La tragedia griega así entendida pierde sus connotaciones sociales, culturales, y sobre todo religiosas, para transformarse en espectáculo de mero entretenimiento. No se entiende entonces que el público conozca de antemano lo que acontecerá a los personajes que aparecen en escena. Poco importa que éstos se llamen Orestes, Hipólito y Edipo, o Samaras, Varoufakis, y Tsipras. Lo esencial es que su destino está marcado a fuego. Nada puede alterarlo. Ni la voluntad de los hombres, que inútilmente se afanan, ni tampoco la de los dioses que, tal vez más sabios, se limitan a predecir el final de la tragedia.

Sin embargo, a medida que uno piensa descubre que la mejor imagen para describir lo que está pasando en Grecia no es la de un mito legendario sino la de un personaje histórico como fue Mitrídates, rey del Ponto Euxino –el Mar Negro– cuyo reino se extendía desde Anatolia y Trapisonda hasta Crimea.
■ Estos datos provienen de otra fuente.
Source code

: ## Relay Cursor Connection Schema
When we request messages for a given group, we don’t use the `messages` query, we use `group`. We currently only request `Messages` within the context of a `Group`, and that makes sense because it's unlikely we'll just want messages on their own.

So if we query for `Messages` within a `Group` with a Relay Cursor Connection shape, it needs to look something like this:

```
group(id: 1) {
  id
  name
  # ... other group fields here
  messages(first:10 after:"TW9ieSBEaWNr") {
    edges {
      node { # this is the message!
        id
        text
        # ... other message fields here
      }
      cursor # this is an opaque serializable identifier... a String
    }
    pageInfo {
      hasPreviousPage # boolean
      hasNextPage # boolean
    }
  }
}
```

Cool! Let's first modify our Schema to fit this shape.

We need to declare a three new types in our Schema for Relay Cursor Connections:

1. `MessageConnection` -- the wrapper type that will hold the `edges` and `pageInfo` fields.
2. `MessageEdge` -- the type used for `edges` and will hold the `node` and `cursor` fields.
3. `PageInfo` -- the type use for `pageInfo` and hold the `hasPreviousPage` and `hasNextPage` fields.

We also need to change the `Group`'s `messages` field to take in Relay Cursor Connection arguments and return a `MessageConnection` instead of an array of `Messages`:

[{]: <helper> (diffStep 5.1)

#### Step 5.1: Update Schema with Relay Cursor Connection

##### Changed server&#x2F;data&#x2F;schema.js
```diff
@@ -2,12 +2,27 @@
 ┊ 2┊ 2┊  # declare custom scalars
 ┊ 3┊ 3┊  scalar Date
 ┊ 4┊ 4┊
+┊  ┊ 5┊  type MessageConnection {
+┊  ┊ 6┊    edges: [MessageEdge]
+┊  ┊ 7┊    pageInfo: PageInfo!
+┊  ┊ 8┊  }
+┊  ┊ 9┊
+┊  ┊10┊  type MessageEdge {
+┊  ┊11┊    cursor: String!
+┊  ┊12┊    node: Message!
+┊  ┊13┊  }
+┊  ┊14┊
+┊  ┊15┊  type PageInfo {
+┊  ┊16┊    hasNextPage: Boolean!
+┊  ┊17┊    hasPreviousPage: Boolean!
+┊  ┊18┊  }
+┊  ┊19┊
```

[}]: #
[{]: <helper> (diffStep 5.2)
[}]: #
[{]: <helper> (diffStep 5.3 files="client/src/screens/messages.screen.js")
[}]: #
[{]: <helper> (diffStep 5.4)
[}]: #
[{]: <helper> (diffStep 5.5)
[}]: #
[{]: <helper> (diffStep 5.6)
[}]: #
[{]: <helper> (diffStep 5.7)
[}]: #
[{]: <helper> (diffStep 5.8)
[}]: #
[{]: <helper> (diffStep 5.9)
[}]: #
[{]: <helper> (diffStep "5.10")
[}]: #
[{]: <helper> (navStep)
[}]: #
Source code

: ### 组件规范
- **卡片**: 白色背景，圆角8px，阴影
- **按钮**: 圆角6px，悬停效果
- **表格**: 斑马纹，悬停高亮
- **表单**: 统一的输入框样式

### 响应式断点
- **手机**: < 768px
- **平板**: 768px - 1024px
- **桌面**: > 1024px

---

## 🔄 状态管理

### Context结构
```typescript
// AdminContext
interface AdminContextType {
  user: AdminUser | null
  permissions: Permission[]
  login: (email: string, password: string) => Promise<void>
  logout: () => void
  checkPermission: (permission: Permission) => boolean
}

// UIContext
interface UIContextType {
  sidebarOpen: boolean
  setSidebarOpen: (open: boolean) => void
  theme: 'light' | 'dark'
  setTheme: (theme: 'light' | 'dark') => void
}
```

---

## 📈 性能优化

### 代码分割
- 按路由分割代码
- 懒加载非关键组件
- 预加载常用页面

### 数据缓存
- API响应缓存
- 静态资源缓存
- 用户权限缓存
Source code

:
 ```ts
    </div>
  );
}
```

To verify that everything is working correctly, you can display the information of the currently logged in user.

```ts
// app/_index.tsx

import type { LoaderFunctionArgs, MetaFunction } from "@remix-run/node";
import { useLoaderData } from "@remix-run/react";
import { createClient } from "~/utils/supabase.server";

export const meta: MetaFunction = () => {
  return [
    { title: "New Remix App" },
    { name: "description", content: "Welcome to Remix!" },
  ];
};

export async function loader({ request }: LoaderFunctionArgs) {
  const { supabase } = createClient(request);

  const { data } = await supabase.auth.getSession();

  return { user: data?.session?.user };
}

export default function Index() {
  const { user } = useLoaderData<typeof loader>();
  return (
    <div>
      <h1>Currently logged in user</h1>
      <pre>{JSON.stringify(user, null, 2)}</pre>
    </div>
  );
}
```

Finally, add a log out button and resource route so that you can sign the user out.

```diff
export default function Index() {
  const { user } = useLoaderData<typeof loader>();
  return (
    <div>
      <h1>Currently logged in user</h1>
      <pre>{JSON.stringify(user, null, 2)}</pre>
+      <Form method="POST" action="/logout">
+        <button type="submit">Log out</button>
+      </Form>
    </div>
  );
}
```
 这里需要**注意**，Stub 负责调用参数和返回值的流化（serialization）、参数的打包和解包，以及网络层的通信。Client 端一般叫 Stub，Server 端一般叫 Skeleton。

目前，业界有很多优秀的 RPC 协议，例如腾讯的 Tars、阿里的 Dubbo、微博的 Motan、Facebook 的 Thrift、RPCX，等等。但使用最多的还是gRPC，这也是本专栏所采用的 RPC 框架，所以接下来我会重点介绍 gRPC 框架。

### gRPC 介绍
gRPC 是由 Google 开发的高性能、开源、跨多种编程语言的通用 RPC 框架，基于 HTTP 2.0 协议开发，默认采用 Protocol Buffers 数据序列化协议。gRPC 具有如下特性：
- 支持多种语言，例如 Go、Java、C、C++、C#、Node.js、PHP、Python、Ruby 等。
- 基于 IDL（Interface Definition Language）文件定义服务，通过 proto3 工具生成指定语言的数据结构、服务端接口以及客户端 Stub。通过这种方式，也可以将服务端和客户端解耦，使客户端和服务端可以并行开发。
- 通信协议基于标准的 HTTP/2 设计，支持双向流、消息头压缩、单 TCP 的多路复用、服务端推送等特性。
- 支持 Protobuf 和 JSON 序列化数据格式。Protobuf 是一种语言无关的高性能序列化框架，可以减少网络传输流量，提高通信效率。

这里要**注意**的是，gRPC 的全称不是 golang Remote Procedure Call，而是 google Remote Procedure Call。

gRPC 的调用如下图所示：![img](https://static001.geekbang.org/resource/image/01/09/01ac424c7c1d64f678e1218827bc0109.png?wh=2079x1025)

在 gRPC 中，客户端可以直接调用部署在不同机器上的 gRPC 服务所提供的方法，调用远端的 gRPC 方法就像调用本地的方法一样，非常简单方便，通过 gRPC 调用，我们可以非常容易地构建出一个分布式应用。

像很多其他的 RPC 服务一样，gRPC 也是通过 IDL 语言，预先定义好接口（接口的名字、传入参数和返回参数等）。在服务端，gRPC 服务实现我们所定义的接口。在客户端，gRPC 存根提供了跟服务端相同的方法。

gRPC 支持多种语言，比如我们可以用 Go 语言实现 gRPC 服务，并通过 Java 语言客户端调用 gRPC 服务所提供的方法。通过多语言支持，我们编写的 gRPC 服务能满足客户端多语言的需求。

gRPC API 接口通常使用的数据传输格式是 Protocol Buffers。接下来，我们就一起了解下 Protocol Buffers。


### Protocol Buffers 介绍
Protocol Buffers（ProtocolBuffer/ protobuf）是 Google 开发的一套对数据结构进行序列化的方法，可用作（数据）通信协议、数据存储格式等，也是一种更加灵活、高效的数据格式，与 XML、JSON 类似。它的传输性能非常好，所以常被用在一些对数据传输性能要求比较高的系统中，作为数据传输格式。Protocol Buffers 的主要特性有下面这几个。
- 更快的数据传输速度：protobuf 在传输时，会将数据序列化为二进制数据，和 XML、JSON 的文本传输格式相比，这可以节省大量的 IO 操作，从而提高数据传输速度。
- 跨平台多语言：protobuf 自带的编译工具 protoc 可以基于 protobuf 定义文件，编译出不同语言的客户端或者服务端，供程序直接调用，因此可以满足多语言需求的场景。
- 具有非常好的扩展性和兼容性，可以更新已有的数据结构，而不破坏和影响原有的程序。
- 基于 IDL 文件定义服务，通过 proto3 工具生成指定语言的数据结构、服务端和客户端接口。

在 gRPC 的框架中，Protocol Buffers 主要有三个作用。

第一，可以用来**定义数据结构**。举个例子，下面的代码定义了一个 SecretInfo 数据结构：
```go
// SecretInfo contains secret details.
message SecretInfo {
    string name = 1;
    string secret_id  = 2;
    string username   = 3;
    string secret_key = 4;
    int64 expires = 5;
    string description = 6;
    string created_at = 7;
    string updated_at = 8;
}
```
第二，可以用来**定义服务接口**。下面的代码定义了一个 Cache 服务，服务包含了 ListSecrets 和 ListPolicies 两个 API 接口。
Recordamos al rey Mitrídates por su proverbial don de lenguas, que le permitió dominar más de veinticinco idiomas, y también por su aprensión a morir envenenado, que le llevó a experimentar todos los tóxicos hasta descubrir el antídoto universal. Tanto es así que todavía existe en castellano el término mitridatismo para referirse a esa resistencia a los venenos que se adquiere mediante su administración paulatina y prolongada. También existe otra palabra, mitridato –caída todavía más en desuso– sinónimo de medicina o de remedio para los males del cuerpo.

Tanto Racine, en su rígida obra teatral, como Mozart, en su famosa ópera, presentan al rey Mitrídates como el gran luchador contra esa tiranía que Roma pretendía imponer a los helenos. Tras muchas gloriosas batallas es derrotado por el genio militar de Pompeyo. Al verse vencido, administra un potente veneno a su mujer y a sus hijos. Luego, con la misma substancia, intenta quitarse la vida en vano al haberse vuelto inmune a todas las ponzoñas. Sus fuerzas debilitadas le impiden también suicidarse con la espada. Al final, será el último de sus fieles soldados quien, apiadado ante tanto sufrimiento inútil, acabe compasivo con la vida del gran rey.

Mitrídates declamará ya para siempre aquello de questo cor non cederà –este corazón no se rinde– despertando la admiración y el respeto de todos, incluso de su gran enemigo Pompeyo. Quién sabe si no sería ahora el momento para encontrar entre todos una solución que, como nuevo y definitivo mitridato, sin necesidad de que se quite la vida, ni de forzar su corazón a que se rinda, remedie al fin los males de Grecia.